=== Extrait du document ===

Cette belle ouverture géographique n’exclut pas la langue d’origine de Brassens qui a si bien su nous faire goûter la saveur de ses subtilités. Ses interprètes francophones s’efforcent de les mettre en lumière, d’en révéler la richesse et les espiègleries.
Le Languedoc forme pour un retour aux sources, une boucle imprégnée de jazz et de soleil, avec le premier concert du festival, celui de Fred Karato et ses Enjoliveurs et le dernier, de Bruno Granier. Celui-ci n’est pas que le petit-cousin mais aussi l’un des meilleurs interprètes de son parent. Dans une ambiance de jazz manouche mâtiné de tarentelle, avec la complicité de Philippe Lafon, il a revisité, entre autres les chansons que Brassens aimait dans sa jeunesse.
D’autres, de divers horizons, apportent leur touche personnelle aux différentes perles du répertoire du Sétois. Le concert de Marie Volta avec des œuvres moins connues de Brassens, a révélé le talent remarquable d’Anne Gouraud à la contrebasse et aux diverses facéties.
Le charme naturel de Marie d’Epizon n’est pas une légende. Elle nous dévoile avec beaucoup de grâce et de conviction un Brassens que les aveugles et les sourds taxent parfois de misogynie mais qui pousse cependant le respect et l’amour des femmes bien plus loin que bon nombre de ses contemporains et successeurs : De la Complainte des Filles de Joie à Quatre-vingt-quinze pour cent, Marie nous a convaincu.

===

» **Travail demandé**: Dans l’extrait consacré au festival Brassens, récrivez le passage allant de « Le Languedoc forme » jusqu’à « dans sa jeunesse. » inclus, en changeant « revisité » en « réinterprété ».

=== Données présentées ===

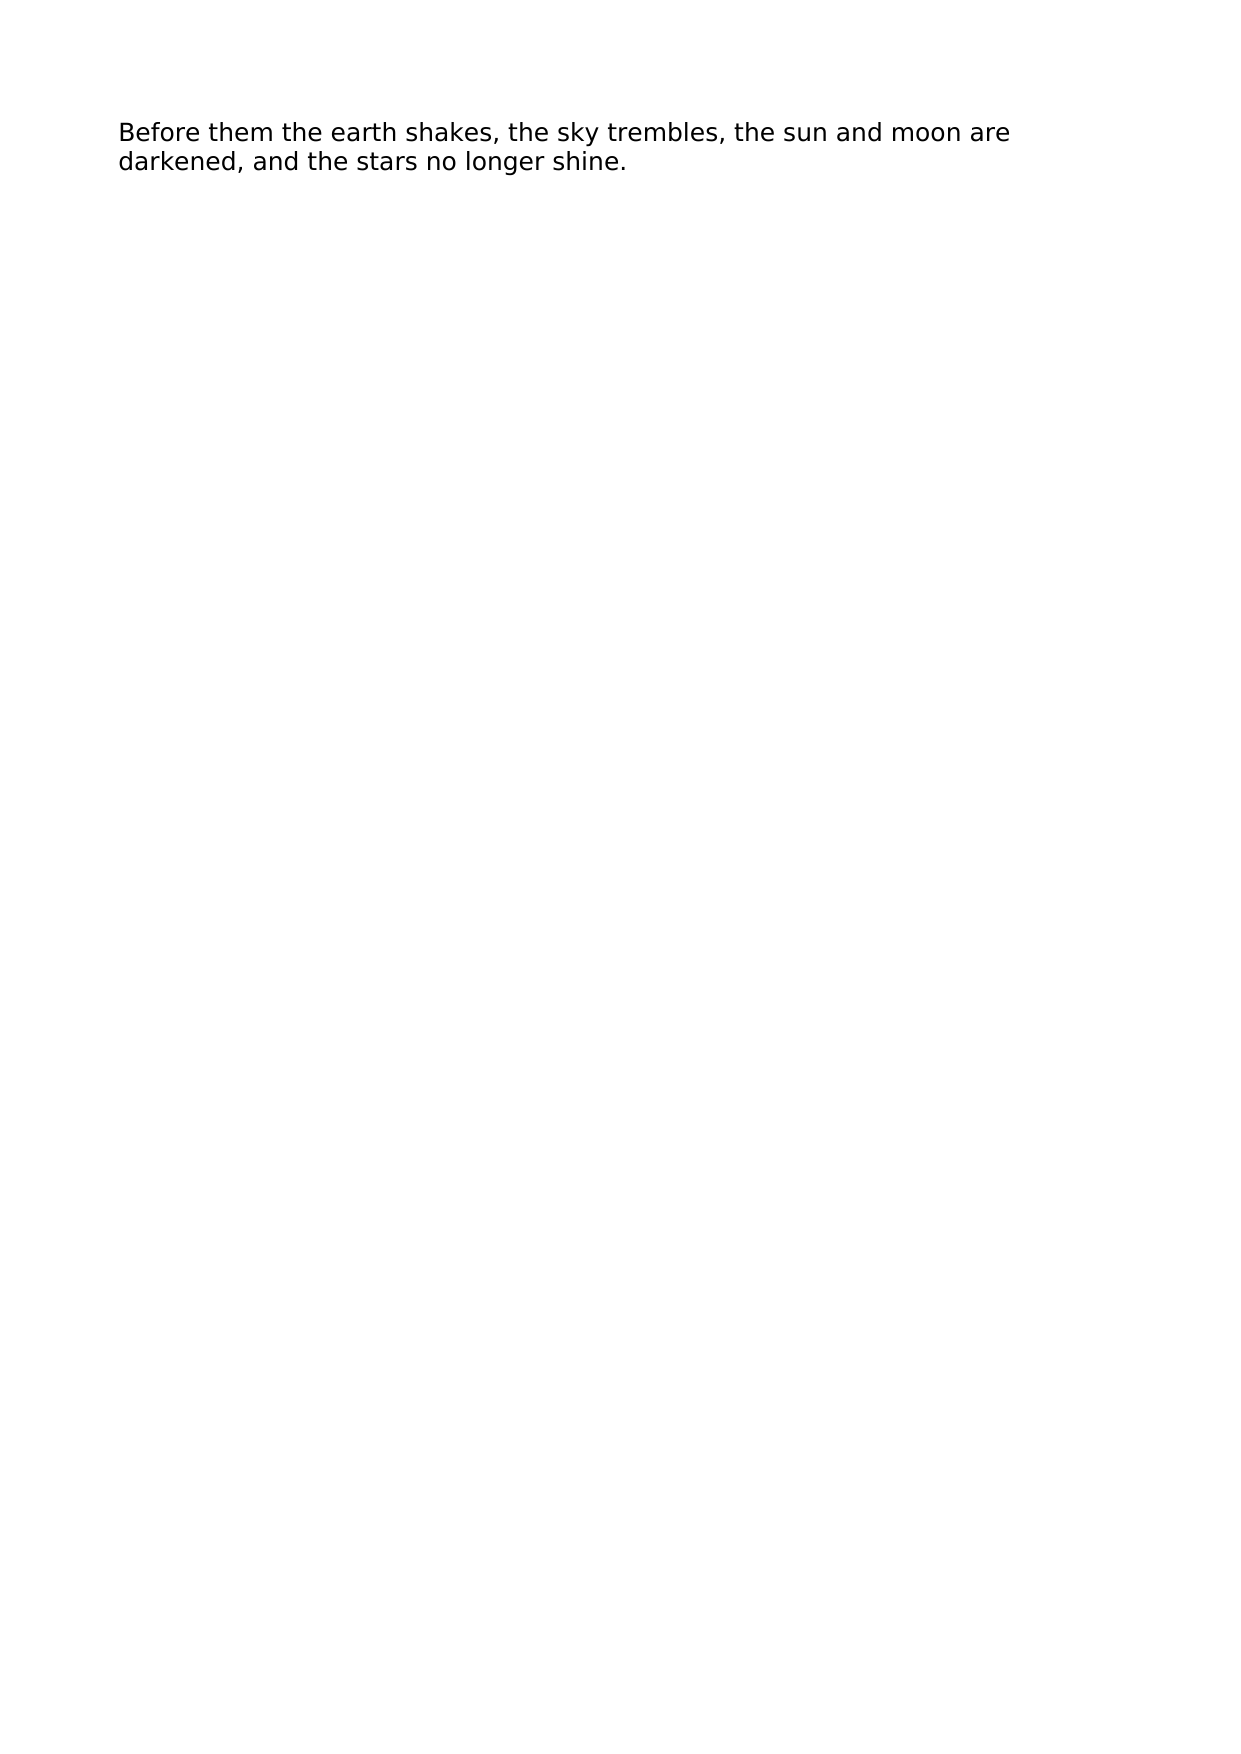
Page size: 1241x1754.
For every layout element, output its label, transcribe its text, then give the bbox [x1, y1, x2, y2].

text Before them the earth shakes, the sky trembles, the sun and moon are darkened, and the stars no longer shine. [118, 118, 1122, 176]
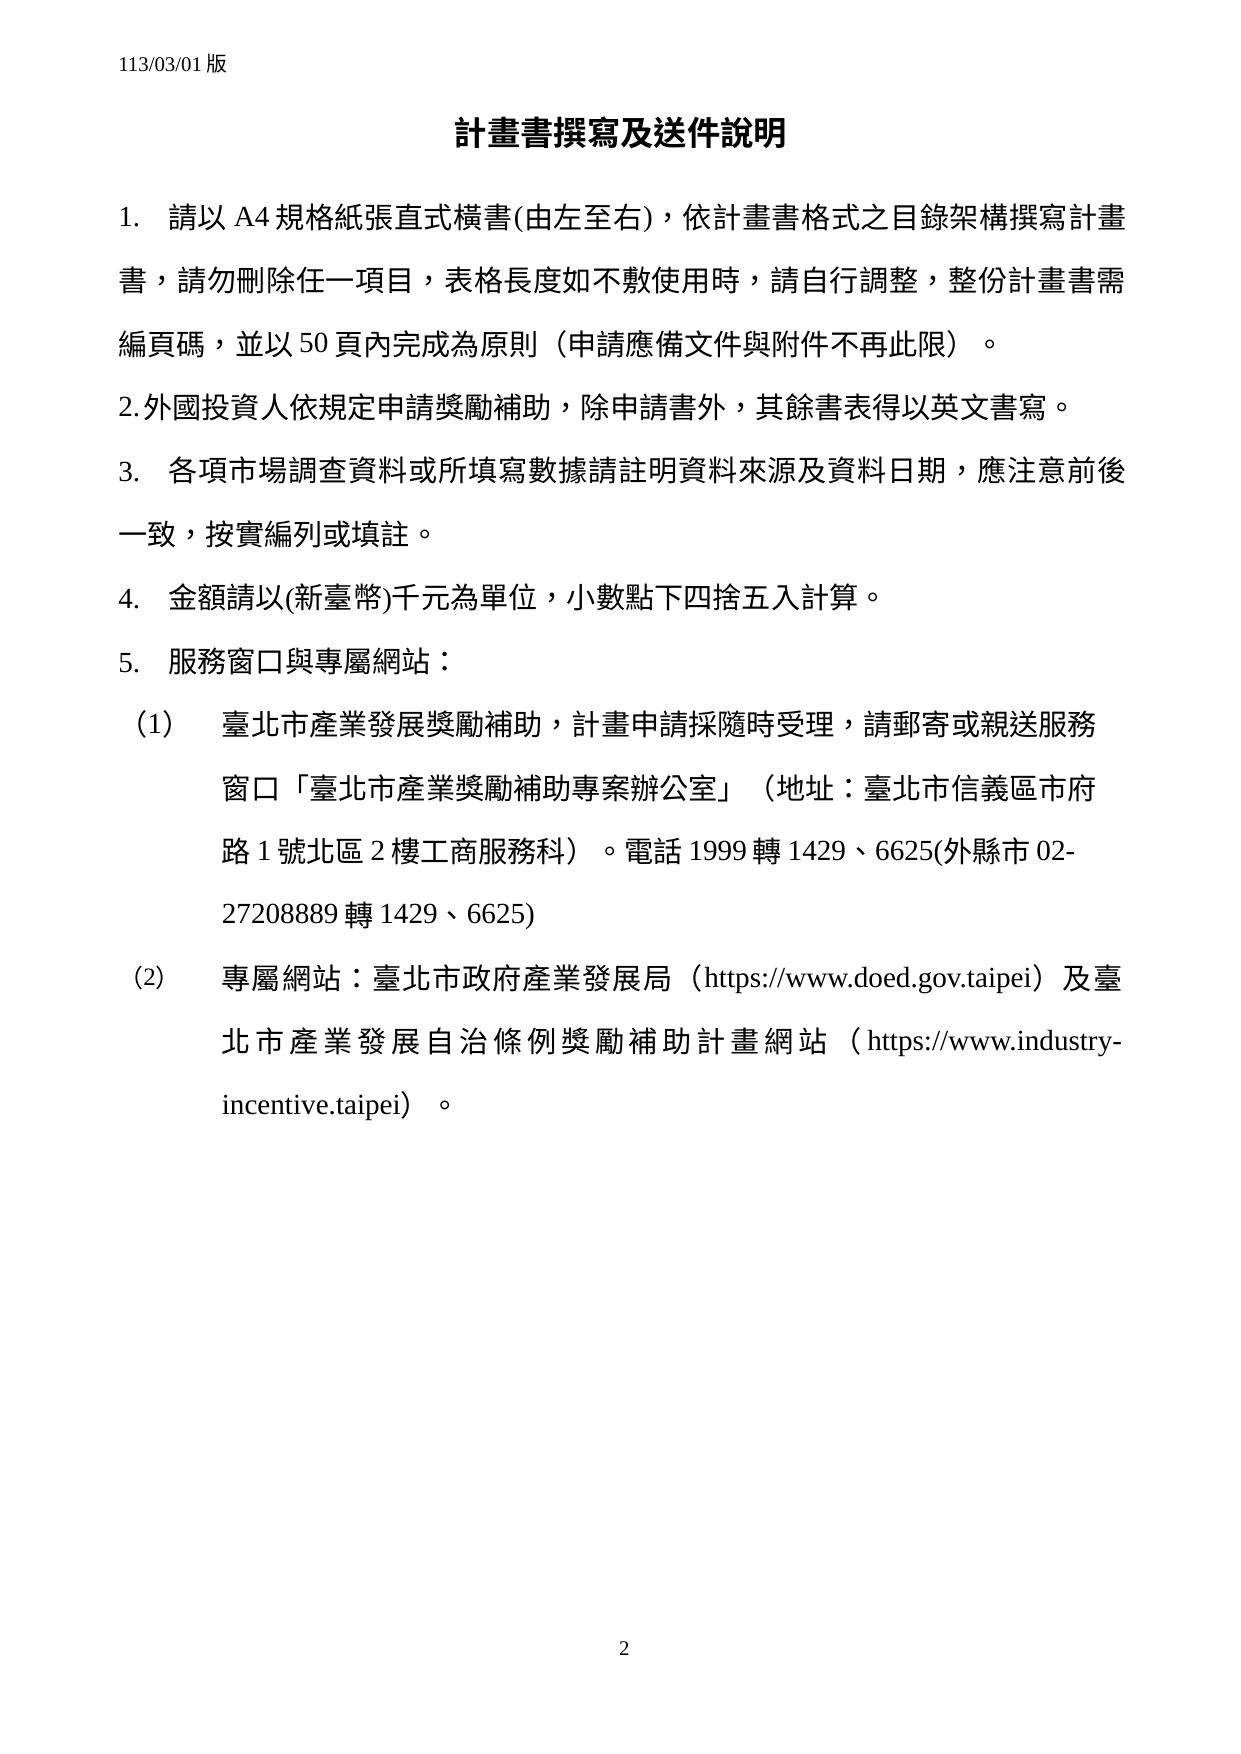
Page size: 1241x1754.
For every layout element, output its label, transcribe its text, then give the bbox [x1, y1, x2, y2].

===

» **Réponse complète**:
Le Languedoc forme pour un retour aux sources, une boucle imprégnée de jazz et de soleil, avec le premier concert du festival, celui de Fred Karato et ses Enjoliveurs et le dernier, de Bruno Granier. Celui-ci n’est pas que le petit-cousin mais aussi l’un des meilleurs interprètes de son parent. Dans une ambiance de jazz manouche mâtiné de tarentelle, avec la complicité de Philippe Lafon, il a réinterprété, entre autres les chansons que Brassens aimait dans sa jeunesse.